In virtually all Nigerian culture I have studied, man is the head of the family and the head places the woman below the man. This cultures, now influenced by both Christianity and Islam, is still strong. This is what influences debate when you talk feminism in Nigeria.
“Why should feminist tell their man to do domestic work like washing plate, cleaning the house or cooking?” Someone once asked me. Now if you leave in the West it seems simplistic and ludicrous. In most cultures in Africa, a man cannot do that, it shows weakness. Others would say the wife or the girlfriend has used native doctor to cast some sort of juju on the man. This little thing influences men thinking.
Most men wouldn’t have a problem earning the same money as the female counterpart in their work place if the woman is qualified. But women are expected to be respectful to their husband, not necessarily subservient. The being in charge thing, that perception, is very important to men. And they would back it with all sorts of culture, traditions and religion.

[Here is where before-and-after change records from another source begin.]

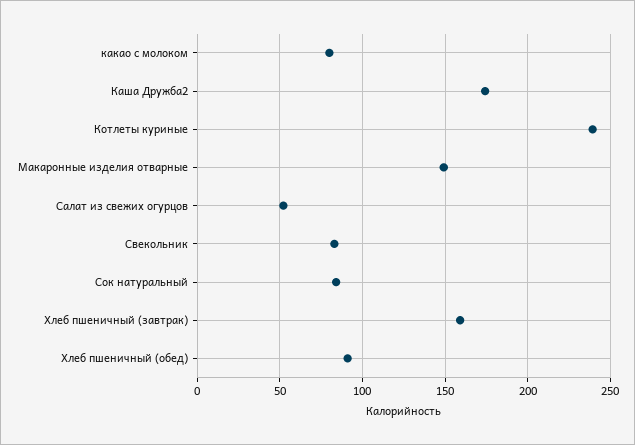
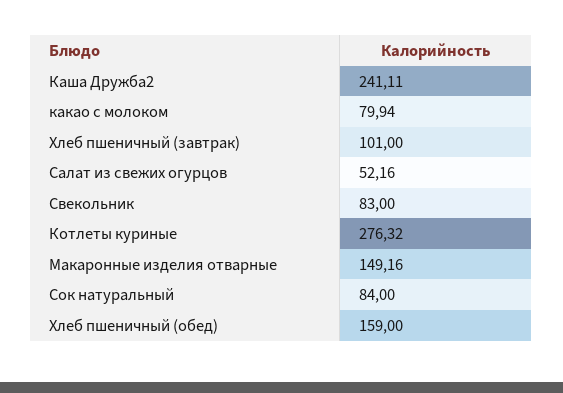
Каша Дружба2: 175 -> 241.11
Котлеты куриные: 240 -> 276.32
Хлеб пшеничный (завтрак): 160 -> 101
Хлеб пшеничный (обед): 90 -> 159

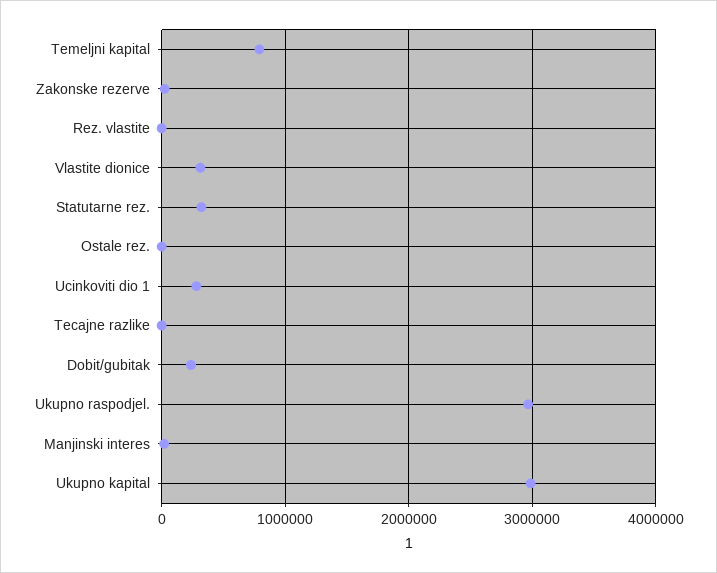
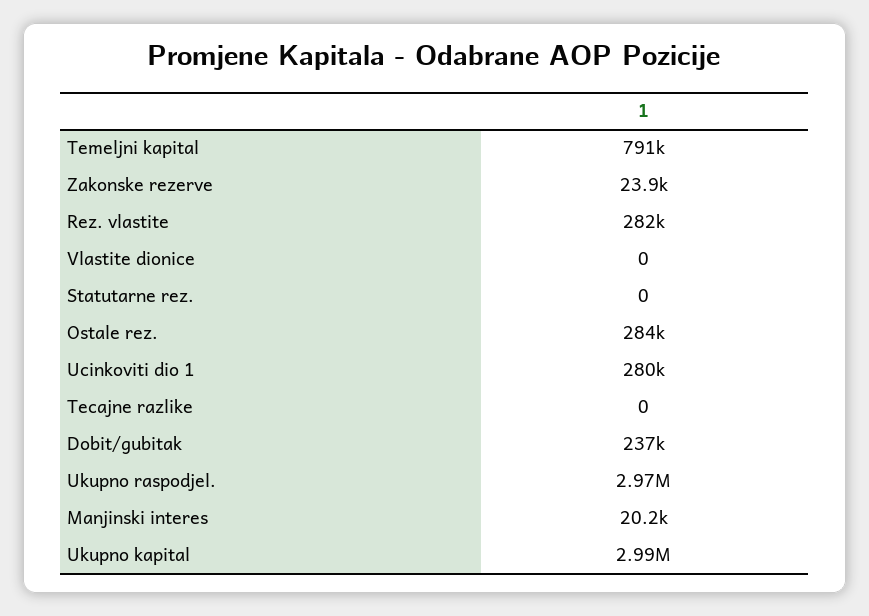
Rez. vlastite: 0 -> 282000
Vlastite dionice: 300000 -> 0
Statutarne rez.: 300000 -> 0
Ostale rez.: 0 -> 284000

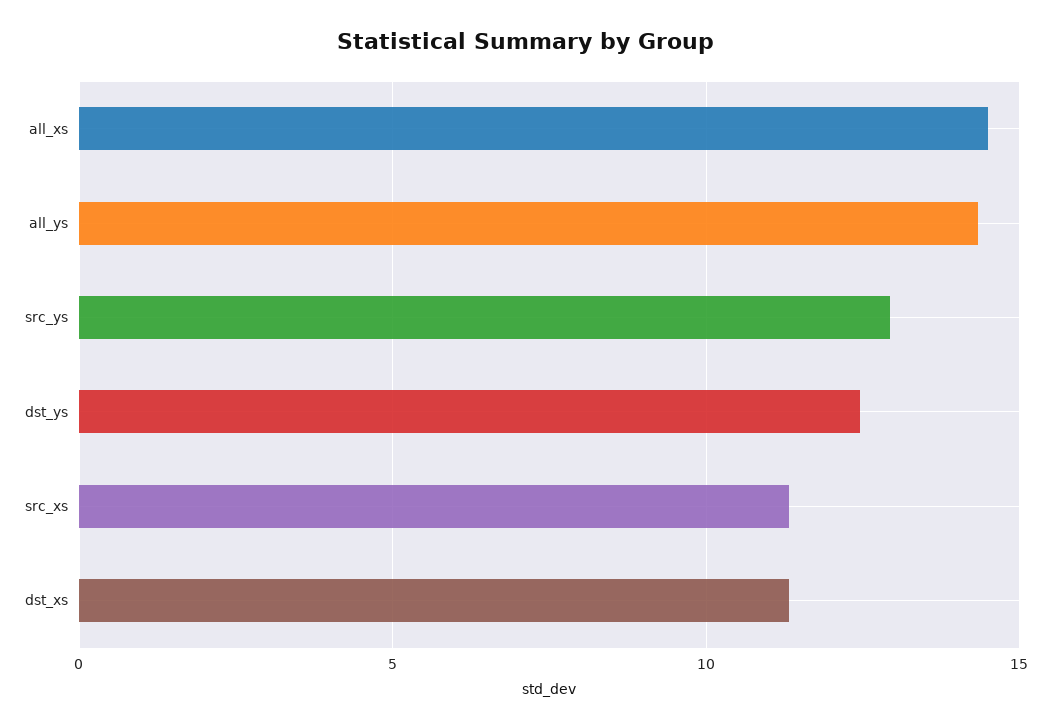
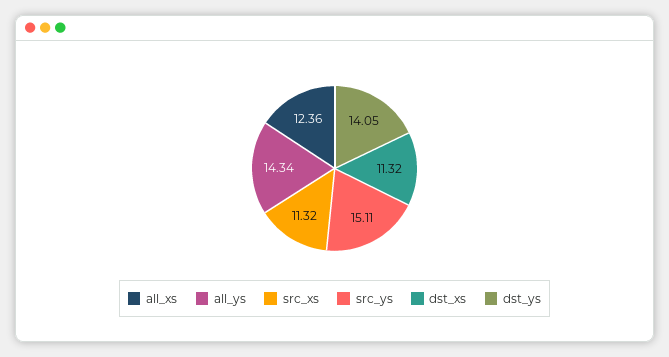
all_xs: 14.5 -> 12.36
src_ys: 13 -> 15.11
dst_ys: 12.5 -> 14.05

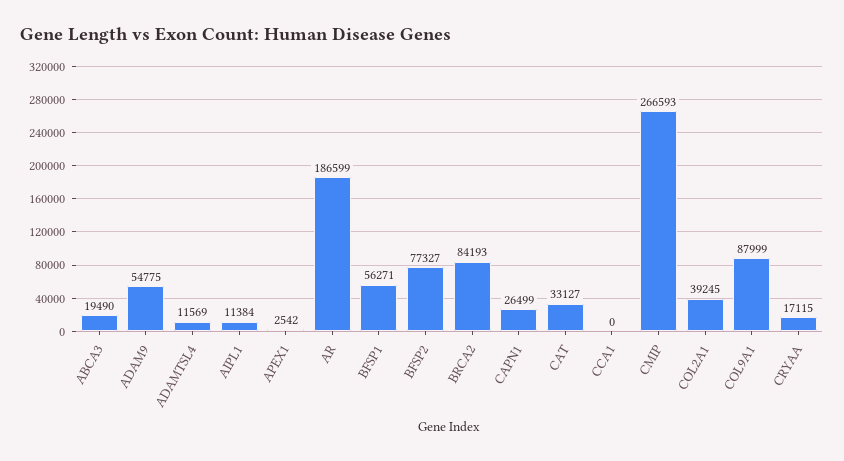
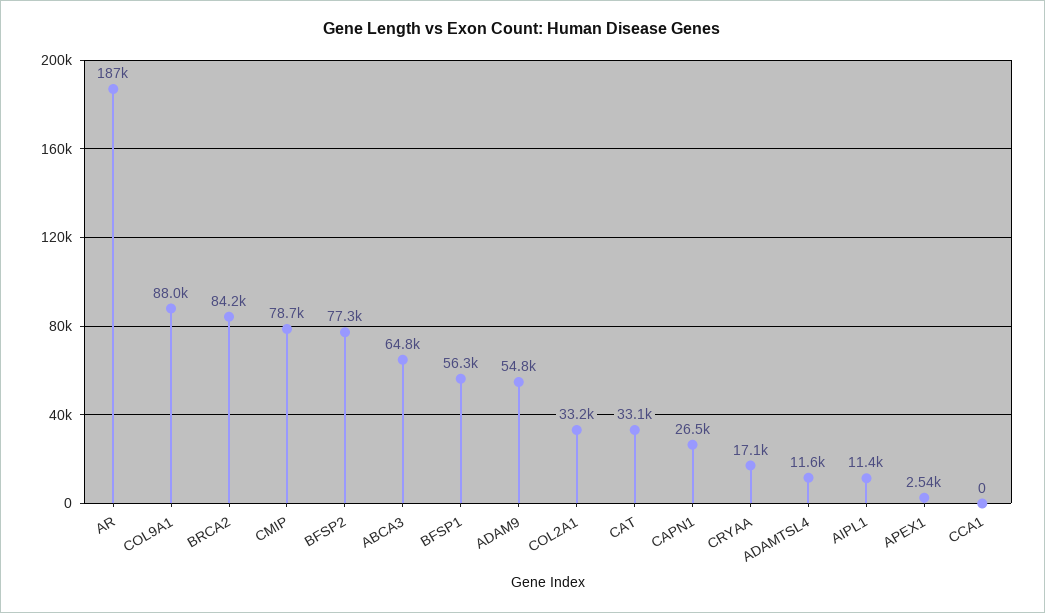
ABCA3: 19490 -> 64800
CMIP: 266593 -> 78700
COL2A1: 39245 -> 33200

When quite a handful of young people now understand and agree with feminism, a woman trying to assert it would be seen as too modern, rebellious and unladylike.
Most Nigerian men want a woman who would be both a career woman and a housewife and by being a housewife, they want her to take care of the home, the children and all domestic affairs. If you recall the Nigerian President once relegated his wife’s duty to the bedroom and the other room when she went to the media to criticise his closest allies in the government who she blamed for being responsible for influencing most of the appointments in the administration and men who control her husband. In response to the media, in front of Angela Merkel, the most powerful woman in the world today, President Buhari waved off his wife as a woman who’s only duty was to take care of him, her duty belongs to the bedroom and the other room, whatever that means.
Feminism is a range of social movements, political movements, and ideologies that aim to define, establish, and achieve the political, economic, personal, and social equality of the sexes. Feminism incorporates the position that societies prioritize the male point of view, and that women are treated unfairly within those societies. Efforts to change that include fighting gender stereotypes and seeking to establish educational and professional opportunities for women that are equal to those for men.
Feminist movements have campaigned and continue to campaign for women’s rights, including the right to vote, to hold public office, to work, to earn fair wages, equal pay and eliminate the gender pay gap, to own property, to receive education, to enter contracts, to have equal rights within marriage, and to have maternity leave. Feminists have also worked to ensure access to legal abortions and social integration and to protect women and girls from rape, sexual harassment, and domestic violence. Changes in dress and acceptable physical activity have often been part of feminist movements.
Most men see feminist as women who want to be equal to men and they cannot comprehend it because they don’t think men and women are equal.
When Chimamanda Ngozi Adichie can do her thing promoting feminism in the United States and across the West, it is going to be pretty difficult to convince most Nigerian men, who would argue that a man and a woman can never be equal.